Noting our frustration, the staff at the Rókus Kórház suggested our inability to find any information on this Lieserl might mean she was born ‘Stupid’. There was a special place for such luckless creatures, the State asylum Országos Pszichiátria és Neurológia Intézet. Another cab took us to the asylum. The walls of the dim corridors were crumbling, the floors dirty and cracked. Large damp patches threatened to bring down the ceiling. The stench of mildew was overpowering. The production of another thaler led us to the inner sanctum which turned out to be a dank cellar scattered with crates of old case records and a box of photographs.
A listless woman clerk with long black hair and kohl eyeliner pulled out a ledger listing female patients for the last seven years. The book contained thirteen names, date of arrival, condition (mostly ‘stupidity’, ‘severe stupidity’ or ‘mongoloid idiot’), date of departure or, more often, death. But - no mention of a Lieserl. The clerk closed the sad book. She advised us to pursue our quest among the records at the Wolf Valley Cemetery in District X11.
This time we waved down a Fijaker. The black leather top smelt of the cow it had been until recently. At the cemetery an elderly gravedigger told us that if graves were not paid for year by year the remains were exhumed and placed in a nearby charnel house or disposed of in a garbage heap. Yes, he had dug up and thrown a lot of children’s bones on the heap. Were there any headstones with the name Lieserl? He shrugged. Gravestones for children were not the custom in Serbia. Unchristened children were put in a box and buried at the edge of the cemetery. Sometimes there would be small wooden crosses but they disintegrated in one or two severe winters.
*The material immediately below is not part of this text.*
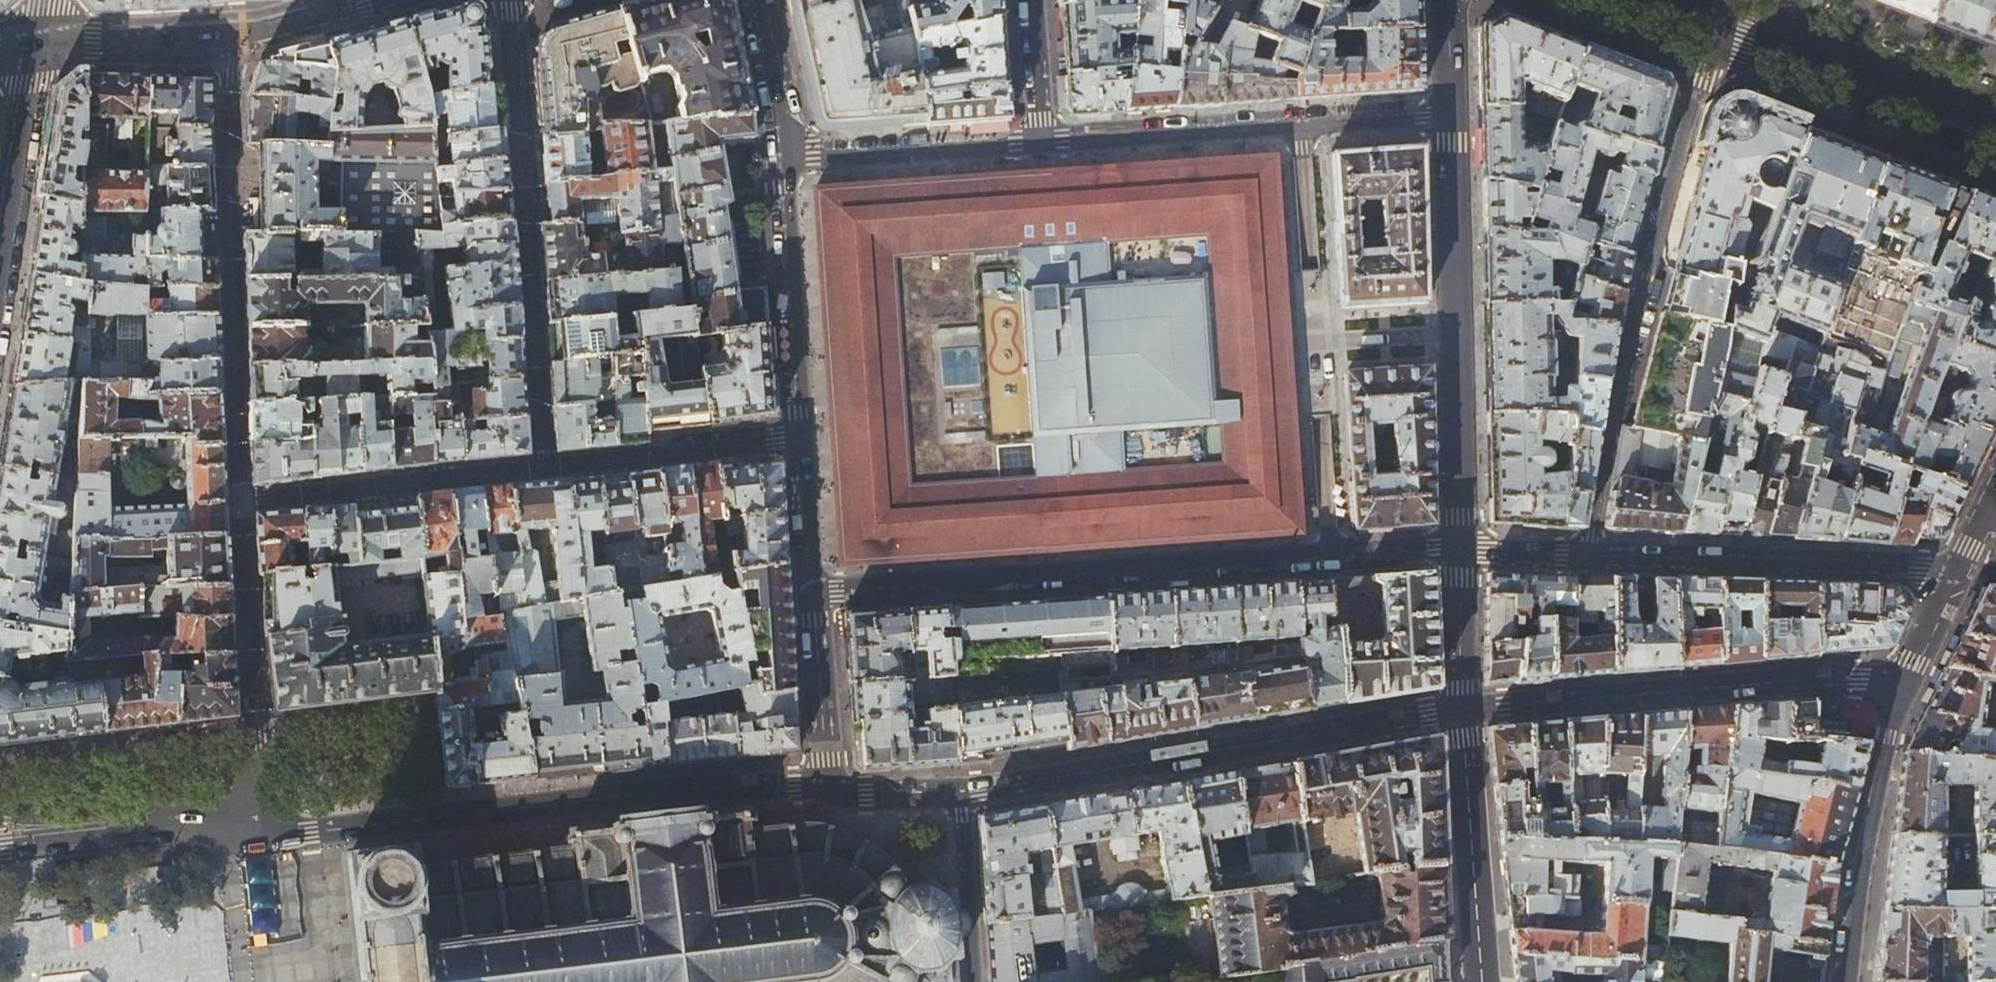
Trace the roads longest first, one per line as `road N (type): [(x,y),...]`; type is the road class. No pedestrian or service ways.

‘You might go to see Father Magyar,’ he advised. ‘He is a priest of the Orthodox Church. He has records of adoptions and children with disabilities.’ The grave-digger accepted a coin gratefully and resumed work on an infant’s half-dug grave, already fourth in line of a further two dozen or more marked out.
The visit to Father Magyar proved equally fruitless. We heard then that a long-standing girlfriend of Mileva called Desana Tapavica was now married to a Dr. Emil Bala, Novi-Sad’s mayor. The mayor received us and told us nothing. The wife refused to meet us. I paid for a search through Politika and other Serbian newspapers. More days passed. We were told Lieserl was the name of an infant who had been christened in the ancient Kovilj Monastery situated between Novi-Sad and Titel. To get to the monastery we bumped along dusty, pot-holed roads, among pale ochre houses with lace-curtained windows and brown wooden shutters. Despite spending hours with a monk searching through every record in the archives, we found nothing. In this strange Serbian world we were out of our depth. Holmes became more and more terse. At home in England, among the coiners and smashers and cheque sharps of London’s underworld, my comrade’s every word, his every glance suggested he knew something you didn’t, some secret which would give him the eternal upper hand - but here, in the Balkans...
We had arranged for our post to await collection at the principal Post Office. The sole letter was from the bank robber John Clay. He mockingly signed himself with the initials of his former alias, Vincent Spaulding.